THE TASK
Reproduce the source text in these records line for line, with no changes, and leave out the pictures.

[Source records]

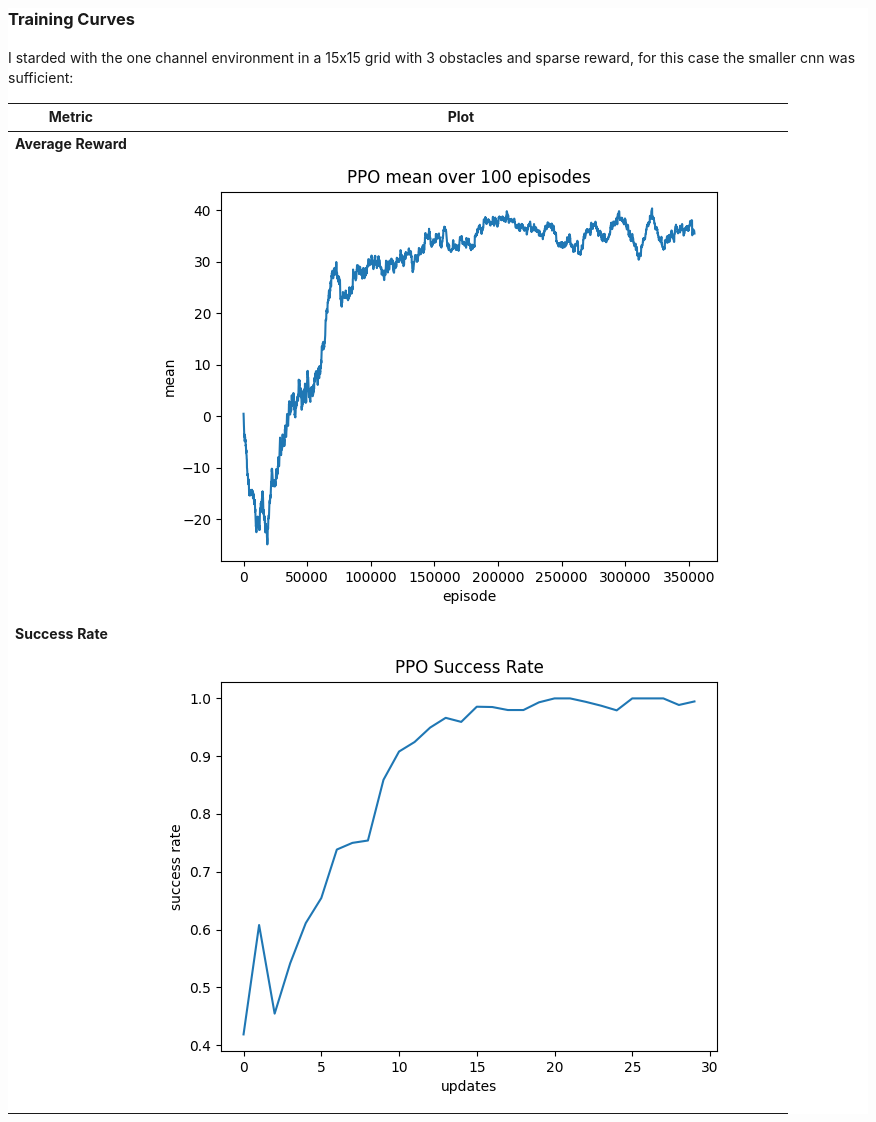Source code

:### Training Curves

I starded with the one channel environment in a 15x15 grid with 3 obstacles and sparse reward, for this case the smaller cnn was sufficient:

| Metric | Plot |
|--------|------|
| **Average Reward** | ![Average Reward](Results/channels-1_shape-15x15_obs-3_sparse/plot_mean_reward.png) |
| **Success Rate** | ![Success Rate](Results/channels-1_shape-15x15_obs-3_sparse/plot_success_rate.png) |
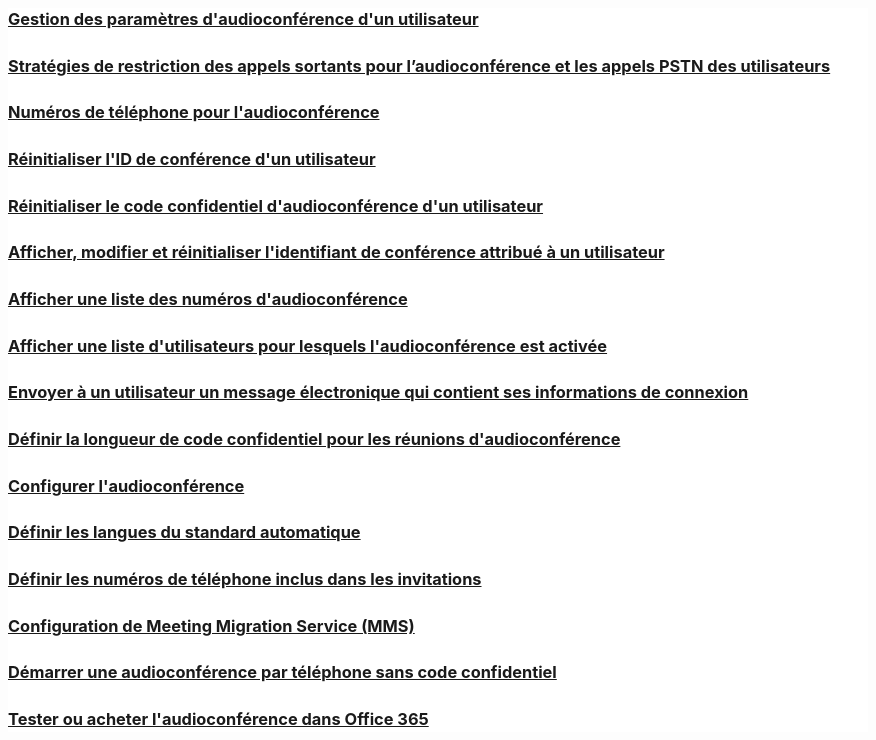 ### [Gestion des paramètres d'audioconférence d'un utilisateur](../audio-conferencing-in-office-365/manage-the-audio-conferencing-settings-for-a-user.md)
### [Stratégies de restriction des appels sortants pour l’audioconférence et les appels PSTN des utilisateurs](../audio-conferencing-in-office-365/outbound-calling-restriction-policies.md)
### [Numéros de téléphone pour l'audioconférence](../audio-conferencing-in-office-365/phone-numbers-for-audio-conferencing.md)
### [Réinitialiser l'ID de conférence d'un utilisateur](../audio-conferencing-in-office-365/reset-a-conference-id-for-a-user.md)
### [Réinitialiser le code confidentiel d'audioconférence d'un utilisateur](../audio-conferencing-in-office-365/reset-the-audio-conferencing-pin-for-a-user.md)
### [Afficher, modifier et réinitialiser l'identifiant de conférence attribué à un utilisateur](../audio-conferencing-in-office-365/see-change-and-reset-a-conference-id-assigned-to-a-user.md)
### [Afficher une liste des numéros d'audioconférence](../audio-conferencing-in-office-365/see-a-list-of-audio-conferencing-numbers.md)
### [Afficher une liste d'utilisateurs pour lesquels l'audioconférence est activée](../audio-conferencing-in-office-365/see-a-list-of-users-that-are-enabled-for-audio-conferencing.md)
### [Envoyer à un utilisateur un message électronique qui contient ses informations de connexion](../audio-conferencing-in-office-365/send-an-email-to-a-user-with-their-dial-in-information.md)
### [Définir la longueur de code confidentiel pour les réunions d'audioconférence](../audio-conferencing-in-office-365/set-the-PIN-length-for-audio-conferencing-meetings.md)
### [Configurer l'audioconférence](../audio-conferencing-in-office-365//set-up-audio-conferencing.md)
### [Définir les langues du standard automatique](../audio-conferencing-in-office-365/set-auto-attendant-languages-for-audio-conferencing.md)
### [Définir les numéros de téléphone inclus dans les invitations](../audio-conferencing-in-office-365/set-the-phone-numbers-included-on-invites.md)
### [Configuration de Meeting Migration Service (MMS)](../audio-conferencing-in-office-365/setting-up-the-meeting-migration-service-mms.md)
### [Démarrer une audioconférence par téléphone sans code confidentiel](../audio-conferencing-in-office-365/start-an-audio-conference-over-the-phone-without-a-pin.md)
### [Tester ou acheter l'audioconférence dans Office 365](../audio-conferencing-in-office-365/try-or-purchase-audio-conferencing-in-office-365.md)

WORKED SOLUTION
Source code

:### Training Curves

I starded with the one channel environment in a 15x15 grid with 3 obstacles and sparse reward, for this case the smaller cnn was sufficient:

| Metric | Plot |
|--------|------|
| **Average Reward** | ![Average Reward](Results/channels-1_shape-15x15_obs-3_sparse/plot_mean_reward.png) |
| **Success Rate** | ![Success Rate](Results/channels-1_shape-15x15_obs-3_sparse/plot_success_rate.png) |
 ### [Gestion des paramètres d'audioconférence d'un utilisateur](../audio-conferencing-in-office-365/manage-the-audio-conferencing-settings-for-a-user.md)
### [Stratégies de restriction des appels sortants pour l’audioconférence et les appels PSTN des utilisateurs](../audio-conferencing-in-office-365/outbound-calling-restriction-policies.md)
### [Numéros de téléphone pour l'audioconférence](../audio-conferencing-in-office-365/phone-numbers-for-audio-conferencing.md)
### [Réinitialiser l'ID de conférence d'un utilisateur](../audio-conferencing-in-office-365/reset-a-conference-id-for-a-user.md)
### [Réinitialiser le code confidentiel d'audioconférence d'un utilisateur](../audio-conferencing-in-office-365/reset-the-audio-conferencing-pin-for-a-user.md)
### [Afficher, modifier et réinitialiser l'identifiant de conférence attribué à un utilisateur](../audio-conferencing-in-office-365/see-change-and-reset-a-conference-id-assigned-to-a-user.md)
### [Afficher une liste des numéros d'audioconférence](../audio-conferencing-in-office-365/see-a-list-of-audio-conferencing-numbers.md)
### [Afficher une liste d'utilisateurs pour lesquels l'audioconférence est activée](../audio-conferencing-in-office-365/see-a-list-of-users-that-are-enabled-for-audio-conferencing.md)
### [Envoyer à un utilisateur un message électronique qui contient ses informations de connexion](../audio-conferencing-in-office-365/send-an-email-to-a-user-with-their-dial-in-information.md)
### [Définir la longueur de code confidentiel pour les réunions d'audioconférence](../audio-conferencing-in-office-365/set-the-PIN-length-for-audio-conferencing-meetings.md)
### [Configurer l'audioconférence](../audio-conferencing-in-office-365//set-up-audio-conferencing.md)
### [Définir les langues du standard automatique](../audio-conferencing-in-office-365/set-auto-attendant-languages-for-audio-conferencing.md)
### [Définir les numéros de téléphone inclus dans les invitations](../audio-conferencing-in-office-365/set-the-phone-numbers-included-on-invites.md)
### [Configuration de Meeting Migration Service (MMS)](../audio-conferencing-in-office-365/setting-up-the-meeting-migration-service-mms.md)
### [Démarrer une audioconférence par téléphone sans code confidentiel](../audio-conferencing-in-office-365/start-an-audio-conference-over-the-phone-without-a-pin.md)
### [Tester ou acheter l'audioconférence dans Office 365](../audio-conferencing-in-office-365/try-or-purchase-audio-conferencing-in-office-365.md)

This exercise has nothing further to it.